* [Exercise objective]: Set down the full listing below word for word; pictures stay out of the copy.

* [Supplied records]:

■ ■ ■

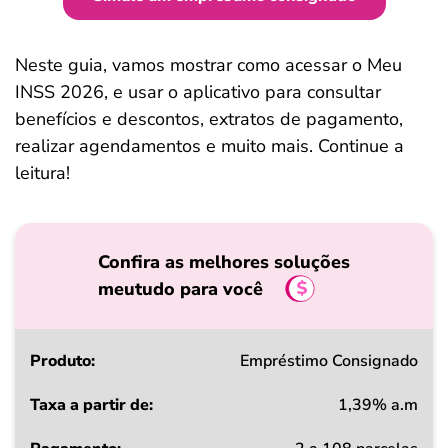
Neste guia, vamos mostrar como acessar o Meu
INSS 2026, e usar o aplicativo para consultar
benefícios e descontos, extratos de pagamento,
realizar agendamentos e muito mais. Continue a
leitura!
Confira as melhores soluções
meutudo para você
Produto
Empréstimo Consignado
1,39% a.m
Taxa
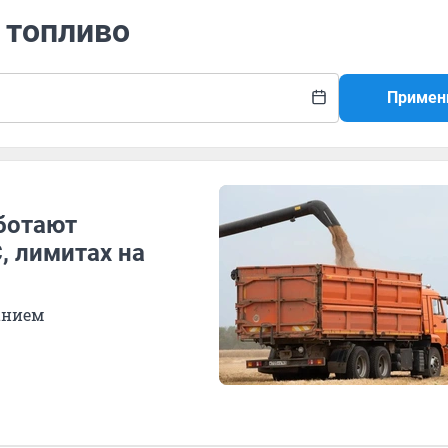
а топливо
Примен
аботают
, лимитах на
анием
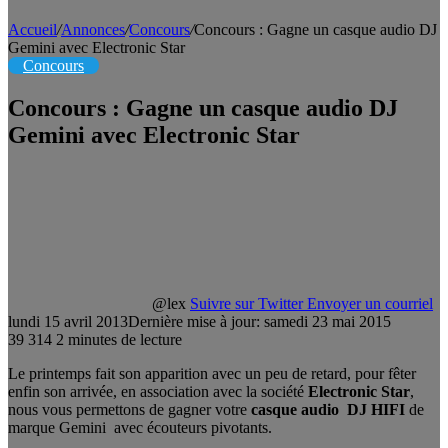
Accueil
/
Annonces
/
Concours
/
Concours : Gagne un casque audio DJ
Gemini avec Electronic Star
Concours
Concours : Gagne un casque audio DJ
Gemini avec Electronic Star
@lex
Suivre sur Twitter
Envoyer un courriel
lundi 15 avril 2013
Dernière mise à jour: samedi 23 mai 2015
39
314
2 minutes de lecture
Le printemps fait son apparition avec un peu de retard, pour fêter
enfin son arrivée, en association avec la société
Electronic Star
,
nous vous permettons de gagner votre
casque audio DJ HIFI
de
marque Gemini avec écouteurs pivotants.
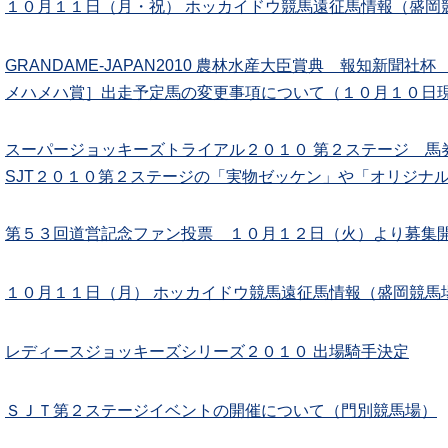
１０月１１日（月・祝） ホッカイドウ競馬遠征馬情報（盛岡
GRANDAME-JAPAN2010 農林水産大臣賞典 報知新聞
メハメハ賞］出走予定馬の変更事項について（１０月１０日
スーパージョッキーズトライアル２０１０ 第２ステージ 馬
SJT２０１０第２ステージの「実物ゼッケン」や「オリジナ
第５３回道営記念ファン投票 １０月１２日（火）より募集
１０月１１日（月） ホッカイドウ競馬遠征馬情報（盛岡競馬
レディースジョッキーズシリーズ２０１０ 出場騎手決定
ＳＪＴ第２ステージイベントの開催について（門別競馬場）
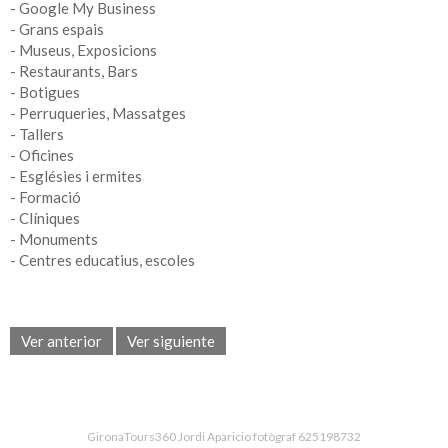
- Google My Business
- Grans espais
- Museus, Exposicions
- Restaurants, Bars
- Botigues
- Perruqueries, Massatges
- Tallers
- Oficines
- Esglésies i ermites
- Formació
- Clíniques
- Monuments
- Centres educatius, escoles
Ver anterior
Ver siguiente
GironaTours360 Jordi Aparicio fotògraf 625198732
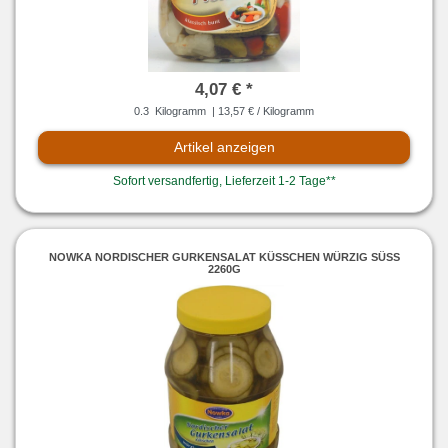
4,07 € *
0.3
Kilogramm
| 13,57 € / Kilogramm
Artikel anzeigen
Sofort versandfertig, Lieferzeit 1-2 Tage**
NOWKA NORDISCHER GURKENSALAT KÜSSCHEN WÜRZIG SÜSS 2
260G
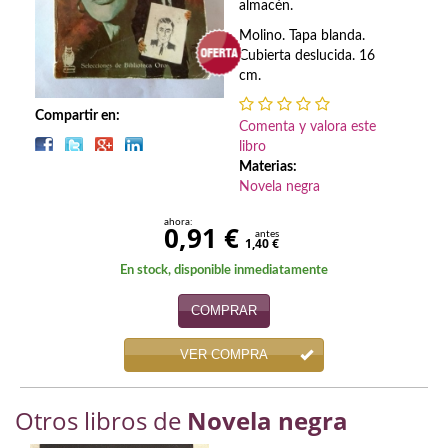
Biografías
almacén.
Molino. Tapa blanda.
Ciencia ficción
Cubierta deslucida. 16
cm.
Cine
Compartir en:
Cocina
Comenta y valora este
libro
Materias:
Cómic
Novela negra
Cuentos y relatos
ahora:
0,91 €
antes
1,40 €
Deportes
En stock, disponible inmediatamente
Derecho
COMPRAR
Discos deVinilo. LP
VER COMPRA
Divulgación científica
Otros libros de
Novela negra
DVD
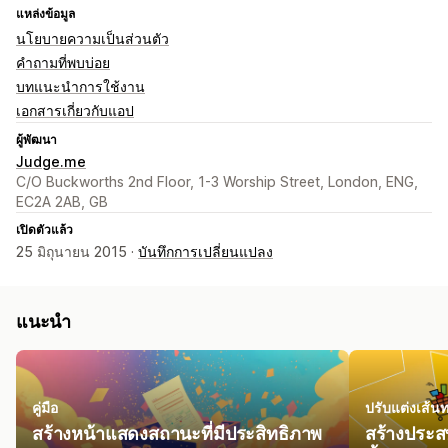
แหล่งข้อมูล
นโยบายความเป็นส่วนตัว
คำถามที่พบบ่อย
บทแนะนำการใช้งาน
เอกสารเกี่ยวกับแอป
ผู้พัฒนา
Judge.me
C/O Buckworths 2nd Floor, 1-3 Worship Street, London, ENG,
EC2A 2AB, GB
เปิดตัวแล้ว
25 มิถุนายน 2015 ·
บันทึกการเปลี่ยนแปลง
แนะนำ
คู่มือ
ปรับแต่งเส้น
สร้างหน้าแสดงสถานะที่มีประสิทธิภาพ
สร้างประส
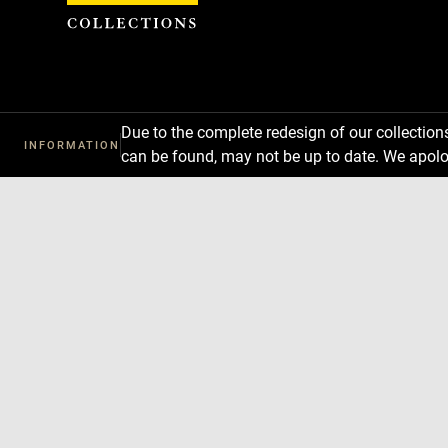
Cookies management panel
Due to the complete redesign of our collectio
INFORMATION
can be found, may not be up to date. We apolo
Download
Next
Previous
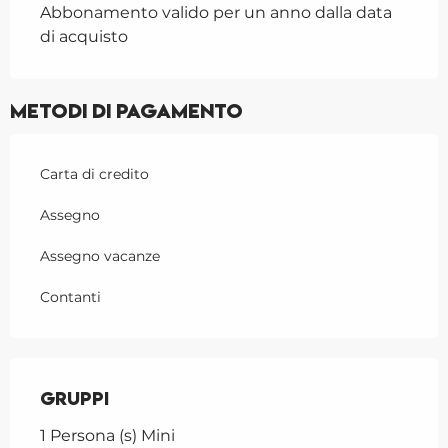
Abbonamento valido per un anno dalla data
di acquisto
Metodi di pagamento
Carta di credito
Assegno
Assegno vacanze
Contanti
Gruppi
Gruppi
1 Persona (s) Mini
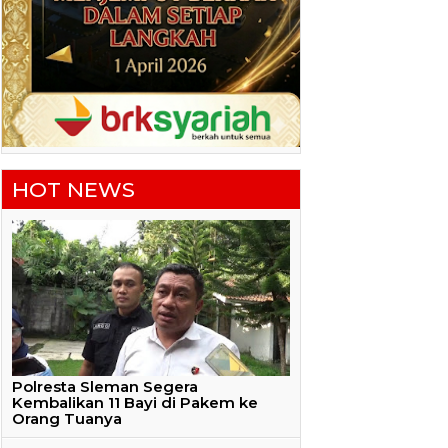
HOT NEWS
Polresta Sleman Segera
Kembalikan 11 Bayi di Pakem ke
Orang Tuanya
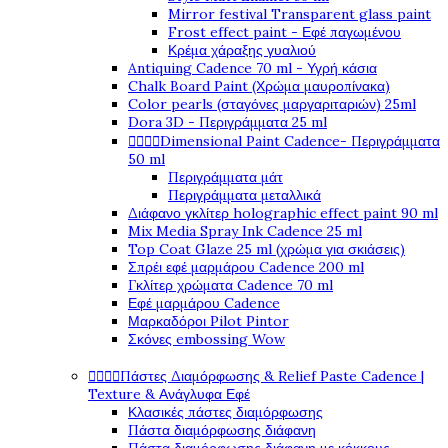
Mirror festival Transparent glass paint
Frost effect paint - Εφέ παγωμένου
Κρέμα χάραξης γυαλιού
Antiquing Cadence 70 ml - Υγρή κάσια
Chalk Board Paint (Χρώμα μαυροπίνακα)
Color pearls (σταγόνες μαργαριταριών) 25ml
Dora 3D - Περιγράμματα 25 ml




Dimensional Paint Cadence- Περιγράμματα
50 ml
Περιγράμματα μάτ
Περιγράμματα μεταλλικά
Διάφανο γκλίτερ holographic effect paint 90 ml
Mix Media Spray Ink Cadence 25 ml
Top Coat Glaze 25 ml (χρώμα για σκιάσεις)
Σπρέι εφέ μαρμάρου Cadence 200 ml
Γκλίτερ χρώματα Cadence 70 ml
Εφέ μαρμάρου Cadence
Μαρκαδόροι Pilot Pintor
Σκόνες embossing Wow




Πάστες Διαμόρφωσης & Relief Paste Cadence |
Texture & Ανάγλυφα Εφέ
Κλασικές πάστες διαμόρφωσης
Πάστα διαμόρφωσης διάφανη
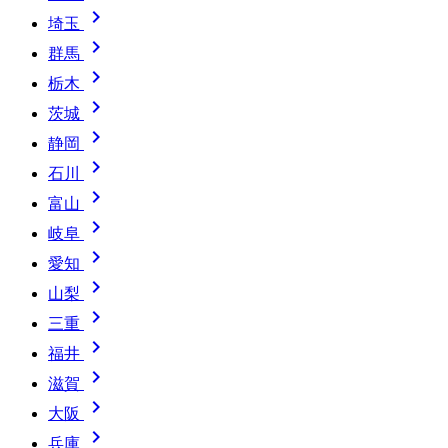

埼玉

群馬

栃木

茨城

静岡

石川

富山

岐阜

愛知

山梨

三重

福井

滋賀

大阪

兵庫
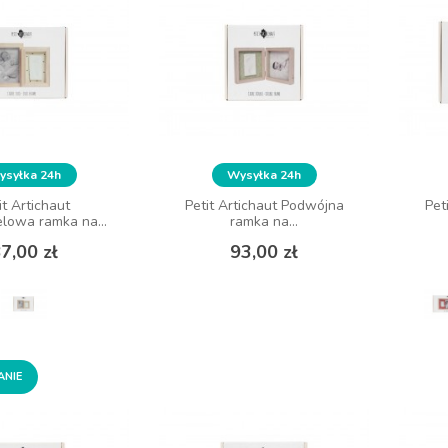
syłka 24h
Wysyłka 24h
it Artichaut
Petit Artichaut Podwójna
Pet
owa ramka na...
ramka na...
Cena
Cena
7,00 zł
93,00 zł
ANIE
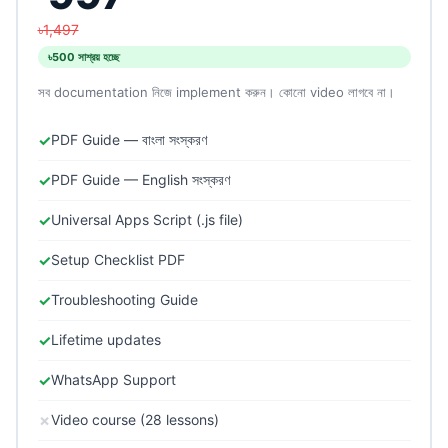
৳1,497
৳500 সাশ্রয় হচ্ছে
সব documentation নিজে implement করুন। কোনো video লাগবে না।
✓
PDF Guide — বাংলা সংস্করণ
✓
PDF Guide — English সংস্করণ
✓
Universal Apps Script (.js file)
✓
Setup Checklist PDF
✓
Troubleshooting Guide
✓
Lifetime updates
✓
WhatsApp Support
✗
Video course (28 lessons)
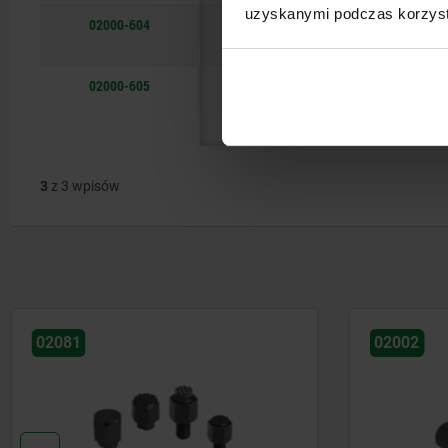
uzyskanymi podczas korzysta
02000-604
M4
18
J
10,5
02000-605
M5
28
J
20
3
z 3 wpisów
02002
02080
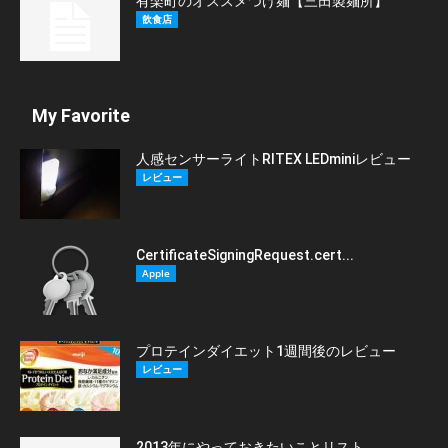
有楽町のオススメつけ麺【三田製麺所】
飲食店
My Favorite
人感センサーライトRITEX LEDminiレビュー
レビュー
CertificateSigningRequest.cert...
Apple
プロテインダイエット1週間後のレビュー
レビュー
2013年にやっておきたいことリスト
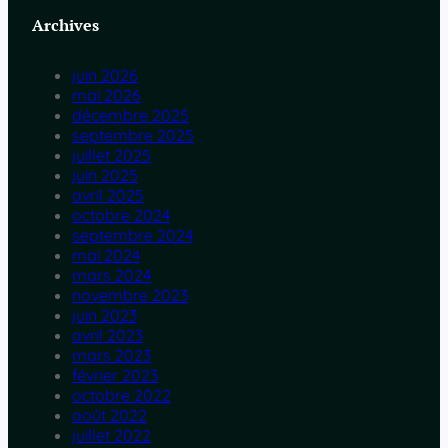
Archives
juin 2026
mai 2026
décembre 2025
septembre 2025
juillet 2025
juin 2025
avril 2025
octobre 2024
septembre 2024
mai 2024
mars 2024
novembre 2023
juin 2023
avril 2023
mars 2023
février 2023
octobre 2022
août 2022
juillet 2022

■ ■ ■

* [Answer]:
Neste guia, vamos mostrar como acessar o Meu
INSS 2026, e usar o aplicativo para consultar
benefícios e descontos, extratos de pagamento,
realizar agendamentos e muito mais. Continue a
leitura!
Confira as melhores soluções
meutudo para você
Produto
Empréstimo Consignado
1,39% a.m
Taxa
а топливо
Примен
аботают
, лимитах на
анием
Accueil
/
Annonces
/
Concours
/
Concours : Gagne un casque audio DJ
Gemini avec Electronic Star
Concours
Concours : Gagne un casque audio DJ
Gemini avec Electronic Star
@lex
Suivre sur Twitter
Envoyer un courriel
lundi 15 avril 2013
Dernière mise à jour: samedi 23 mai 2015
39
314
2 minutes de lecture
Le printemps fait son apparition avec un peu de retard, pour fêter
enfin son arrivée, en association avec la société
Electronic Star
,
nous vous permettons de gagner votre
casque audio DJ HIFI
de
marque Gemini avec écouteurs pivotants.
１０月１１日（月・祝） ホッカイドウ競馬遠征馬情報（盛岡
GRANDAME-JAPAN2010 農林水産大臣賞典 報知新聞
メハメハ賞］出走予定馬の変更事項について（１０月１０日
スーパージョッキーズトライアル２０１０ 第２ステージ 馬
SJT２０１０第２ステージの「実物ゼッケン」や「オリジナ
第５３回道営記念ファン投票 １０月１２日（火）より募集
１０月１１日（月） ホッカイドウ競馬遠征馬情報（盛岡競馬
レディースジョッキーズシリーズ２０１０ 出場騎手決定
ＳＪＴ第２ステージイベントの開催について（門別競馬場）
- Google My Business
- Grans espais
- Museus, Exposicions
- Restaurants, Bars
- Botigues
- Perruqueries, Massatges
- Tallers
- Oficines
- Esglésies i ermites
- Formació
- Clíniques
- Monuments
- Centres educatius, escoles
Ver anterior
Ver siguiente
GironaTours360 Jordi Aparicio fotògraf 625198732
4,07 € *
0.3
Kilogramm
| 13,57 € / Kilogramm
Artikel anzeigen
Sofort versandfertig, Lieferzeit 1-2 Tage**
NOWKA NORDISCHER GURKENSALAT KÜSSCHEN WÜRZIG SÜSS 2
260G
Biografías
almacén.
Molino. Tapa blanda.
Ciencia ficción
Cubierta deslucida. 16
cm.
Cine
Compartir en:
Cocina
Comenta y valora este
libro
Materias:
Cómic
Novela negra
Cuentos y relatos
ahora:
0,91 €
antes
1,40 €
Deportes
En stock, disponible inmediatamente
Derecho
COMPRAR
Discos deVinilo. LP
VER COMPRA
Divulgación científica
Otros libros de
Novela negra
DVD
แหล่งข้อมูล
นโยบายความเป็นส่วนตัว
คำถามที่พบบ่อย
บทแนะนำการใช้งาน
เอกสารเกี่ยวกับแอป
ผู้พัฒนา
Judge.me
C/O Buckworths 2nd Floor, 1-3 Worship Street, London, ENG,
EC2A 2AB, GB
เปิดตัวแล้ว
25 มิถุนายน 2015 ·
บันทึกการเปลี่ยนแปลง
แนะนำ
คู่มือ
ปรับแต่งเส้น
สร้างหน้าแสดงสถานะที่มีประสิทธิภาพ
สร้างประส
Cookies management panel
Due to the complete redesign of our collectio
INFORMATION
can be found, may not be up to date. We apolo
Download
Next
Previous
Abbonamento valido per un anno dalla data
di acquisto
Metodi di pagamento
Carta di credito
Assegno
Assegno vacanze
Contanti
Gruppi
Gruppi
1 Persona (s) Mini
HOT NEWS
Polresta Sleman Segera
Kembalikan 11 Bayi di Pakem ke
Orang Tuanya
Mirror festival Transparent glass paint
Frost effect paint - Εφέ παγωμένου
Κρέμα χάραξης γυαλιού
Antiquing Cadence 70 ml - Υγρή κάσια
Chalk Board Paint (Χρώμα μαυροπίνακα)
Color pearls (σταγόνες μαργαριταριών) 25ml
Dora 3D - Περιγράμματα 25 ml




Dimensional Paint Cadence- Περιγράμματα
50 ml
Περιγράμματα μάτ
Περιγράμματα μεταλλικά
Διάφανο γκλίτερ holographic effect paint 90 ml
Mix Media Spray Ink Cadence 25 ml
Top Coat Glaze 25 ml (χρώμα για σκιάσεις)
Σπρέι εφέ μαρμάρου Cadence 200 ml
Γκλίτερ χρώματα Cadence 70 ml
Εφέ μαρμάρου Cadence
Μαρκαδόροι Pilot Pintor
Σκόνες embossing Wow




Πάστες Διαμόρφωσης & Relief Paste Cadence |
Texture & Ανάγλυφα Εφέ
Κλασικές πάστες διαμόρφωσης
Πάστα διαμόρφωσης διάφανη

埼玉

群馬

栃木

茨城

静岡

石川

富山

岐阜

愛知

山梨

三重

福井

滋賀

大阪

兵庫
syłka 24h
Wysyłka 24h
it Artichaut
Petit Artichaut Podwójna
Pet
owa ramka na...
ramka na...
Cena
Cena
7,00 zł
93,00 zł
ANIE
৳1,497
৳500 সাশ্রয় হচ্ছে
সব documentation নিজে implement করুন। কোনো video লাগবে না।
✓
PDF Guide — বাংলা সংস্করণ
✓
PDF Guide — English সংস্করণ
✓
Universal Apps Script (.js file)
✓
Setup Checklist PDF
✓
Troubleshooting Guide
✓
Lifetime updates
✓
WhatsApp Support
✗
Video course (28 lessons)
uzyskanymi podczas korzysta
02000-604
M4
18
J
10,5
02000-605
M5
28
J
20
3
z 3 wpisów
02002
02080
有楽町のオススメつけ麺【三田製麺所】
飲食店
My Favorite
人感センサーライトRITEX LEDminiレビュー
レビュー
CertificateSigningRequest.cert...
Apple
プロテインダイエット1週間後のレビュー
レビュー
2013年にやっておきたいことリスト
Archives
juin 2026
mai 2026
décembre 2025
septembre 2025
juillet 2025
juin 2025
avril 2025
octobre 2024
septembre 2024
mai 2024
mars 2024
novembre 2023
juin 2023
avril 2023
mars 2023
février 2023
octobre 2022
août 2022
juillet 2022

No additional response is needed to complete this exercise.